Kendi kendinize mi enjekte ediyorsunuz?
- Evet bazen de doktora gidiyorum. Çok sık seyahat ettiğim için kendi kendime yapmayı öğrendim. İnsanların yanlış bir kanıya kapılmalarını istemem. Bu aynı bir diyabet hastasının kendine insülin enjekte etmesi gibi. Çok küçük dozlarda alıyorsunuz, öyle büyük bir operasyon değil.
Bu hormonlar, vücudun yaşlanma dolayısıyla artık üretmediği birtakım kimyasalları dengeliyor, değil mi?
- Evet aynen öyle. Bunun için bir de vitamin alıyorum. Ayrıca başka hormon ilaçlarım da var. Benim şansım vücudumun bu tür tedavilere ve ilaçlara cevap veriyor olması. Bir de ben vücudumu dinlerim, neye ihtiyacı olduğunu anlamaya çalışırım. Bence birçok insan aceleden bunu yapmıyor.
Şu sıralar 50-60 yaşları arasındaki güzel kadınlar trendi var. People dergisi Sophia Loren’i 65 yaşındayken dünyanın en güzel kadını seçti. Bir de 30’unu aşmayan kadınların Holywood’da iyi roller kapamadığı söyleniyor.
- Yaşlanmak hayatın sonuyla yüz yüze gelmek demek. Bu yüzden de ürkütücü. Aslında artık insan ömrü uzadı, hayat standartları da yükseldi bu iyi bir şey tabii ki. Ama bir zamanlar yaşlılık, bilgelik ve prestij sembolüyken bugün bence asıl önemli olan gençlik ve enerji.

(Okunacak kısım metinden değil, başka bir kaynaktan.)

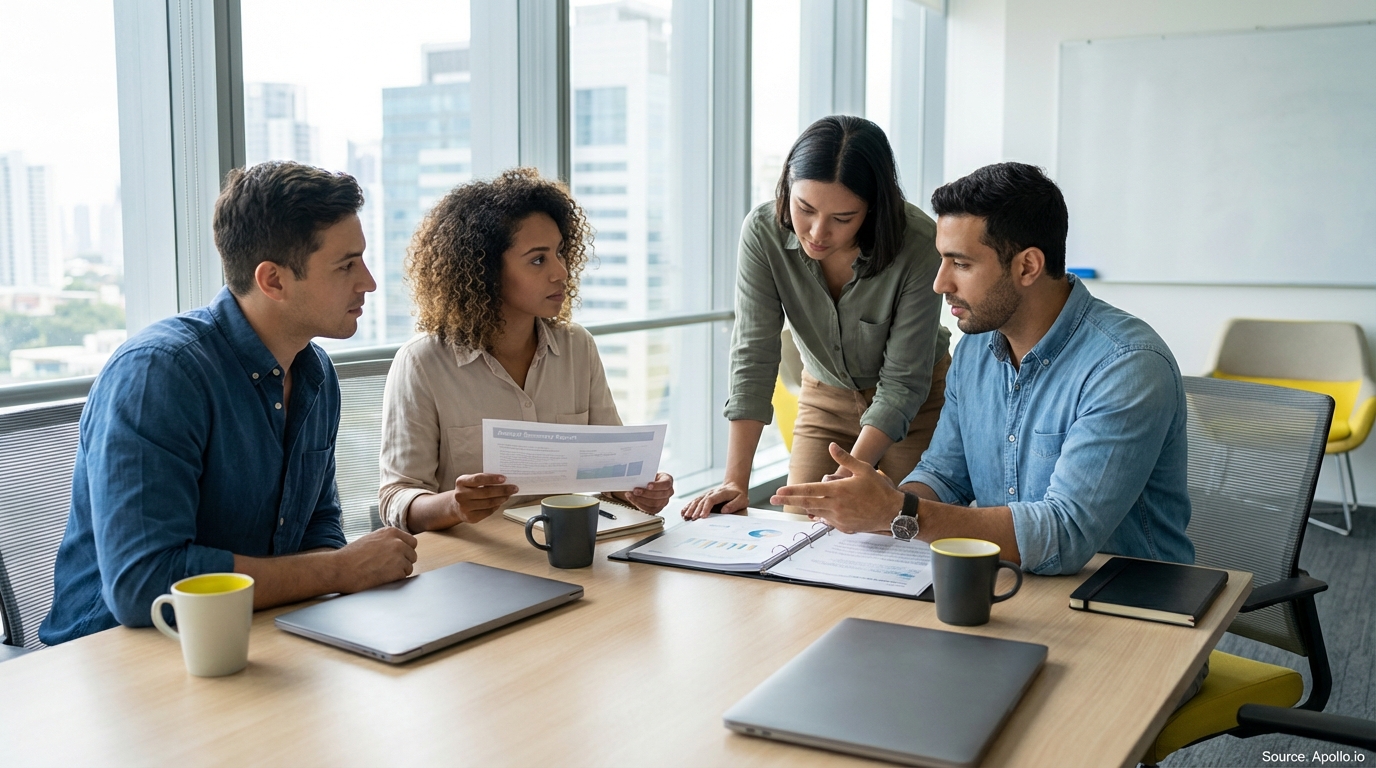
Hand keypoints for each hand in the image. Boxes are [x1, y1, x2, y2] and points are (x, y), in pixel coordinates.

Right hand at [329, 527, 418, 592]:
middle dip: (404, 561)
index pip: (411, 542)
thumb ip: (387, 541)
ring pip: (409, 566)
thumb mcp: (371, 539)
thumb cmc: (351, 556)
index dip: (404, 551)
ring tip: (382, 572)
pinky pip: (403, 576)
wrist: (341, 568)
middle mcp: (397, 542)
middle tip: (389, 567)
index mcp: (391, 532)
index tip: (396, 557)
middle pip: (412, 554)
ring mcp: (399, 556)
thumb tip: (400, 547)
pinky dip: (394, 579)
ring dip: (399, 571)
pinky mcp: (397, 570)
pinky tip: (381, 577)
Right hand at [453, 473, 517, 524]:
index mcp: (461, 482)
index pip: (478, 479)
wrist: (455, 505)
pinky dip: (496, 506)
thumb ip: (484, 479)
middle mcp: (461, 495)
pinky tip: (501, 501)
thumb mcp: (471, 481)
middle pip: (486, 492)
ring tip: (508, 495)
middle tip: (514, 488)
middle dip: (502, 490)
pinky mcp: (470, 517)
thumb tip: (504, 481)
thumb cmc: (468, 490)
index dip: (492, 479)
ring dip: (501, 498)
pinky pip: (488, 511)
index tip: (504, 478)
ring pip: (488, 503)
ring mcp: (465, 507)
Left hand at [626, 473, 673, 513]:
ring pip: (654, 503)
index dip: (657, 485)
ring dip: (641, 499)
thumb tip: (635, 475)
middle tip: (635, 490)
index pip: (666, 484)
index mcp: (668, 480)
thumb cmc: (648, 478)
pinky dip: (639, 504)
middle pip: (660, 495)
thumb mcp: (649, 473)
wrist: (646, 484)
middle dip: (646, 493)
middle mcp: (668, 492)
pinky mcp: (657, 509)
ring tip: (631, 495)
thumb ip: (645, 475)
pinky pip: (649, 509)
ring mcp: (664, 502)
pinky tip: (633, 499)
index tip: (648, 485)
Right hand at [681, 480, 748, 518]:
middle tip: (692, 519)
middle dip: (696, 510)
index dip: (706, 507)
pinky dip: (688, 506)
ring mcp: (707, 495)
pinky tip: (683, 512)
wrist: (734, 486)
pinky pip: (694, 501)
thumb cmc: (738, 495)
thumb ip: (734, 505)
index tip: (703, 516)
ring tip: (685, 516)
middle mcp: (712, 493)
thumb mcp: (742, 500)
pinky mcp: (704, 497)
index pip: (711, 499)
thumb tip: (724, 510)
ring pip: (696, 501)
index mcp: (721, 493)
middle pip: (702, 501)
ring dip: (690, 509)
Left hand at [770, 443, 902, 533]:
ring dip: (803, 508)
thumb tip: (831, 446)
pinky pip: (826, 521)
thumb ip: (845, 458)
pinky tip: (816, 513)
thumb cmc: (879, 489)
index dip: (792, 491)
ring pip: (815, 513)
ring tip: (792, 504)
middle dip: (788, 501)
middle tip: (774, 500)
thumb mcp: (863, 469)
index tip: (778, 492)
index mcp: (838, 490)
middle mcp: (836, 506)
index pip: (809, 490)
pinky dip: (819, 516)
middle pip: (806, 504)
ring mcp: (839, 519)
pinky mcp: (844, 527)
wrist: (893, 512)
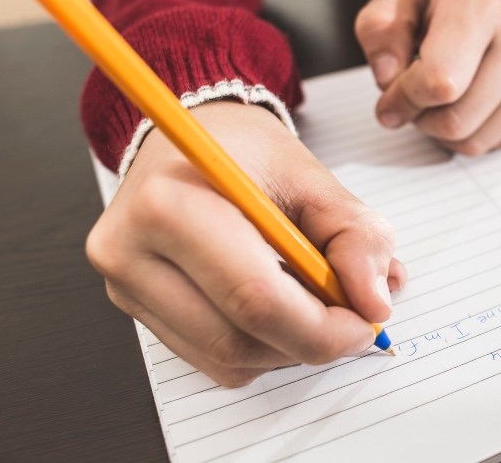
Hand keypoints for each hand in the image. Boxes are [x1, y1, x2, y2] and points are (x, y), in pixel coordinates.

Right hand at [86, 102, 406, 386]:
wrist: (192, 139)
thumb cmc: (247, 153)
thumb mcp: (313, 178)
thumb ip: (356, 236)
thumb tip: (375, 301)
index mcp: (169, 204)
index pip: (254, 298)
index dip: (323, 327)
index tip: (367, 322)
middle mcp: (131, 251)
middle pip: (238, 340)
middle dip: (312, 341)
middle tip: (353, 318)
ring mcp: (125, 286)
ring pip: (228, 361)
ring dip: (288, 347)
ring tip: (310, 298)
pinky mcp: (135, 309)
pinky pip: (213, 361)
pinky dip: (261, 347)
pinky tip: (276, 304)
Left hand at [355, 0, 500, 155]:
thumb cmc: (452, 1)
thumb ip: (378, 31)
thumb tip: (386, 79)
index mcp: (480, 6)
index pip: (438, 83)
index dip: (403, 100)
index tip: (389, 98)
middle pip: (455, 121)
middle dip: (421, 119)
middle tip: (415, 98)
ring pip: (475, 142)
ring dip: (444, 131)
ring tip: (443, 98)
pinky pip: (498, 145)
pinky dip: (474, 132)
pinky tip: (473, 101)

Hayranlarımla beraber büyüdüm
- Peki, bir şarkıcı olarak yaşınız ilerlediği için bazı fırsatları kaçırdığınızı düşünüyor musunuz?

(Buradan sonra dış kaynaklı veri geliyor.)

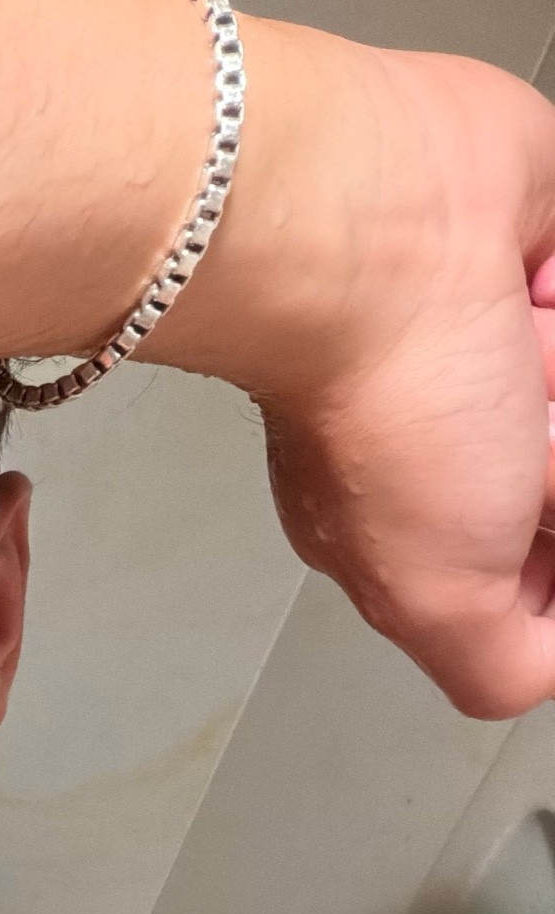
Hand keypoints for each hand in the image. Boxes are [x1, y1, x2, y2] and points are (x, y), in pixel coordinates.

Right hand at [166, 37, 554, 718]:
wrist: (377, 248)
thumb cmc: (381, 400)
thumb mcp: (437, 601)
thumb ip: (498, 664)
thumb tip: (550, 657)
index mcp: (429, 519)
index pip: (546, 575)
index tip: (536, 532)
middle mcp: (477, 432)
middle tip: (523, 448)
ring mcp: (518, 346)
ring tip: (527, 359)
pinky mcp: (550, 266)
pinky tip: (538, 298)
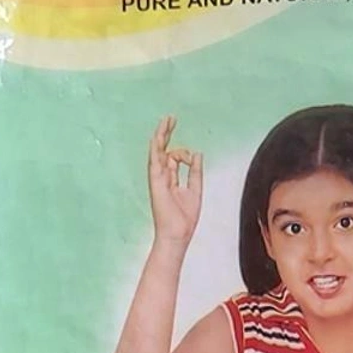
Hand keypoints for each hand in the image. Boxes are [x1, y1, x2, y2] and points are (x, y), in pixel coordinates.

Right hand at [147, 115, 202, 244]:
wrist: (178, 234)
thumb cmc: (184, 218)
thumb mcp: (195, 190)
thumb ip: (195, 172)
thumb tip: (197, 154)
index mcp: (172, 180)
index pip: (173, 157)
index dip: (183, 151)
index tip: (192, 156)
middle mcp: (162, 177)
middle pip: (163, 150)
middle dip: (167, 134)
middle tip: (171, 119)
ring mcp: (158, 178)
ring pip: (157, 151)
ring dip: (162, 135)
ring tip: (167, 120)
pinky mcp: (156, 181)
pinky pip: (154, 161)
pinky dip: (156, 148)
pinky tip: (158, 136)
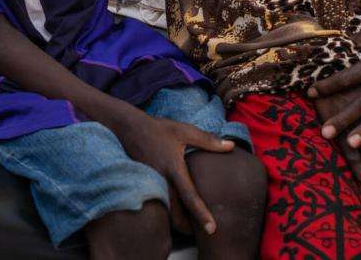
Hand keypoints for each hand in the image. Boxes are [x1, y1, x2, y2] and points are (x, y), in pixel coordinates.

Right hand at [113, 110, 233, 235]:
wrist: (128, 128)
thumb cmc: (158, 129)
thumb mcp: (184, 131)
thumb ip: (208, 140)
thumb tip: (231, 146)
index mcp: (173, 169)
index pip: (189, 196)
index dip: (201, 214)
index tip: (212, 230)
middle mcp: (161, 181)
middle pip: (175, 214)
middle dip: (188, 228)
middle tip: (202, 232)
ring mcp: (151, 185)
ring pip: (165, 213)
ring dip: (178, 221)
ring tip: (190, 225)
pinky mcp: (145, 186)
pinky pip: (158, 205)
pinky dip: (168, 212)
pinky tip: (176, 209)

Bazı yönlerden evet... Ama ben şanslı olduğumu düşünüyorum. Çünkü dinleyicilerim ve ben beraber büyüdük. Blondie çıktığında çok fazla bu işi yapan yoktu çünkü. Yine de bir genelleme yapamam, yani birinin yaşlandığını izlemek, bir de güzel biriyse, hem dramatik hem ürkütücü. Ayrıca dediğiniz gibi Sophia Loren, Jeanne Moreau o kadar güzeller ki, nefesim kesiliyor.

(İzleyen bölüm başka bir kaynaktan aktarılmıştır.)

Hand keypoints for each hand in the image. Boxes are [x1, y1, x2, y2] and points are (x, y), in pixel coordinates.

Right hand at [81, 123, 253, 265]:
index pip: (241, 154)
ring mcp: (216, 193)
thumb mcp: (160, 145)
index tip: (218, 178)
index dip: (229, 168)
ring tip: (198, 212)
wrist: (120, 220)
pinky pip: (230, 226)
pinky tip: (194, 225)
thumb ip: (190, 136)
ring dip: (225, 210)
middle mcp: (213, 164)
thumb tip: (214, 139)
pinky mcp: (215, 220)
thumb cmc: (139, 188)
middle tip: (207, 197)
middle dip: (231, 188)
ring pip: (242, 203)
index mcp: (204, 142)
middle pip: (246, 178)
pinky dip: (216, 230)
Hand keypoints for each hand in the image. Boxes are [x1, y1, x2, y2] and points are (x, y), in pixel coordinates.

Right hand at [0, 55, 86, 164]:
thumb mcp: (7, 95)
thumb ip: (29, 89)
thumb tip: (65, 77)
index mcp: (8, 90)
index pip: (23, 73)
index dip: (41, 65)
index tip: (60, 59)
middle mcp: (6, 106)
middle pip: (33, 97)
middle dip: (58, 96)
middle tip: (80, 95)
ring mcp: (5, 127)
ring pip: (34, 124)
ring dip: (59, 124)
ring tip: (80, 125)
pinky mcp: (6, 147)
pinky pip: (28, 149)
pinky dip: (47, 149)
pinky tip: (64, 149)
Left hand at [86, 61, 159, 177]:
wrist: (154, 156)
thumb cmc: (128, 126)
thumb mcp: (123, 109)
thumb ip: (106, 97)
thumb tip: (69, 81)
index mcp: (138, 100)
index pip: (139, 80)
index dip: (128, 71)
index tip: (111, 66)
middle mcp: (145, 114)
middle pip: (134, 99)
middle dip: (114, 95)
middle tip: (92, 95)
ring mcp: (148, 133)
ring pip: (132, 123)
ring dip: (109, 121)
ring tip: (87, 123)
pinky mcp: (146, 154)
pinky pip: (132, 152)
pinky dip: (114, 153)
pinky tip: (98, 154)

- Ama Sophia Loren de yeni roller almıyor?
Her şeyin cevabı bende değil. Mesela Lauren Bacall gibi film sektöründe büyük bir kariyeri olan biri sizi konuyla ilgili daha çok aydınlatabilir. Hollywood’da herkes genç. Orada kalıp çalışmaya devam edenler de var elbet, gerçekten büyük starlar. Gelenek böyle, benim yapabileceğim bir şey yok.